The pandemic has shown cities that if they are going to focus their efforts and limited resources in the right areas and roll out programmes effectively, trust is central.
This is the focus of New Orleans’ Project Why, which has been launched in partnership with the Bloomberg Harvard City Leadership Initiative.
It came about after the city failed to garner support for a tax initiative for infrastructure improvements and stormwater management, despite flooding being a high-priority issue for citizens. A resident engagement research campaign to understand this incongruity revealed a problem with mistrust, with many people believing the city to be corrupt and incompetent.
This followed several damaging incidents in preceding years, including a previous Mayor and a Congressman being both found guilty of corruption; a local utility company being involved in paying actors to fill City Council meetings in support of a new power plant; and the Sewerage and Water Board failing to disclose known issues with the functionality of the city’s drainage system after rain caused widespread flooding.
Residents also reported having regular, personal interactions with the city that they believed simply did not make sense.
“We were floored,” said Liana Elliott, Deputy Chief of Staff for the Mayor, in a recent article. “The City team knew there were trust issues with residents, but none of us realised how deeply rooted and pervasive the problem was.”
The research also revealed instances of the city and residents “talking past each other” – particularly around infrastructure work. For instance, some residents complain about the city draining fire hydrants, without realising this is an essential part of maintenance and repair of the city’s ageing water infrastructure.
Despite increased communications efforts, it was clear that residents don’t always know about online datasets, dashboards and information published online, let alone interact with them.
Meanwhile, the city wasn’t always listening effectively, finding that information from residents’ calls and emails often wasn’t reaching the right people within the city government.
Project Why aims to better explain the work government does, at the right time and place, and in terms people can easily understand. It will also help the city better identify how, when and where public trust is lost.
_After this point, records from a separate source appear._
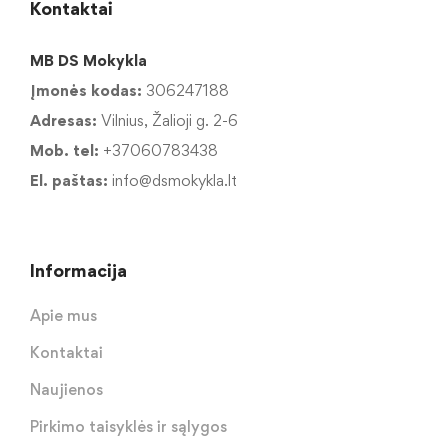
Kontaktai
MB DS Mokykla
Įmonės kodas:
306247188
Adresas:
Vilnius, Žalioji g. 2-6
Mob. tel:
+37060783438
El. paštas:
info@dsmokykla.lt
Informacija
Apie mus
Kontaktai
Naujienos
Pirkimo taisyklės ir sąlygos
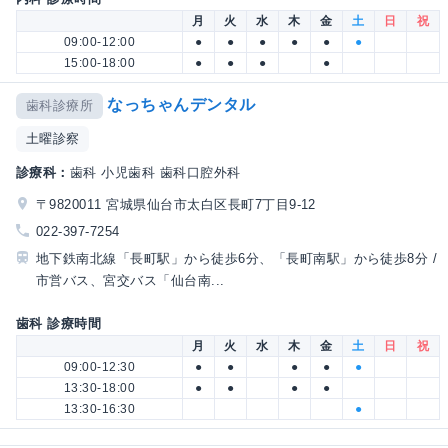
月
火
水
木
金
土
日
祝
09:00-12:00
●
●
●
●
●
●
15:00-18:00
●
●
●
●
なっちゃんデンタル
歯科診療所
土曜診察
診療科：
歯科 小児歯科 歯科口腔外科
〒9820011 宮城県仙台市太白区長町7丁目9-12
022-397-7254
地下鉄南北線「長町駅」から徒歩6分、「長町南駅」から徒歩8分 /
市営バス、宮交バス「仙台南...
歯科 診療時間
月
火
水
木
金
土
日
祝
09:00-12:30
●
●
●
●
●
13:30-18:00
●
●
●
●
13:30-16:30
●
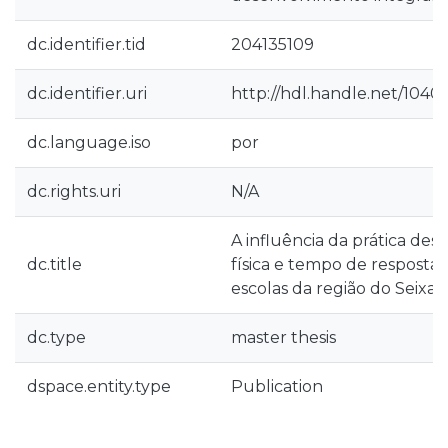
dc.identifier.tid
204135109
dc.identifier.uri
http://hdl.handle.net/1040
dc.language.iso
por
dc.rights.uri
N/A
A influência da prática des
dc.title
física e tempo de resposta
escolas da região do Seixal
dc.type
master thesis
dspace.entity.type
Publication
The initial concept of a ‘Why button’ that residents could click in online communications to get more information has evolved into something more proactive and inclusive to become physical signs in neighbourhoods.
“It goes back to our core mission,” said LaGrue. “We are here to serve our constituents and if they don’t trust us, and if they don’t believe what we say and that we are working for them, we can’t do that effectively. The city is putting out an unprecedented amount of transparent, accurate information – but without first addressing this fundamental mistrust and cynicism, it doesn’t matter. Our mission is to create an equity and resident-centric lens that sees how we show up in people’s lives, and go from there.”
The project is currently in a pilot phase but is envisioned as a larger, citywide “reimagining” of how the city interacts with the public and consumes feedback.
This reflects a broader push to include citizens in smart city planning. New Orleans has been using tools such as AI-driven Zen City to understand which messages work best with residents, the most effective medium and who within the city is best placed to provide specific information updates.
“[Smart city programmes] can’t just be for the operation of our city,” LaGrue said. “They have got to include our residents and how they use technology. We were always thinking about that but because we’ve become a virtual society overnight, we have to think more urgently about what’s happening in people’s homes and how they will interface with government remotely.”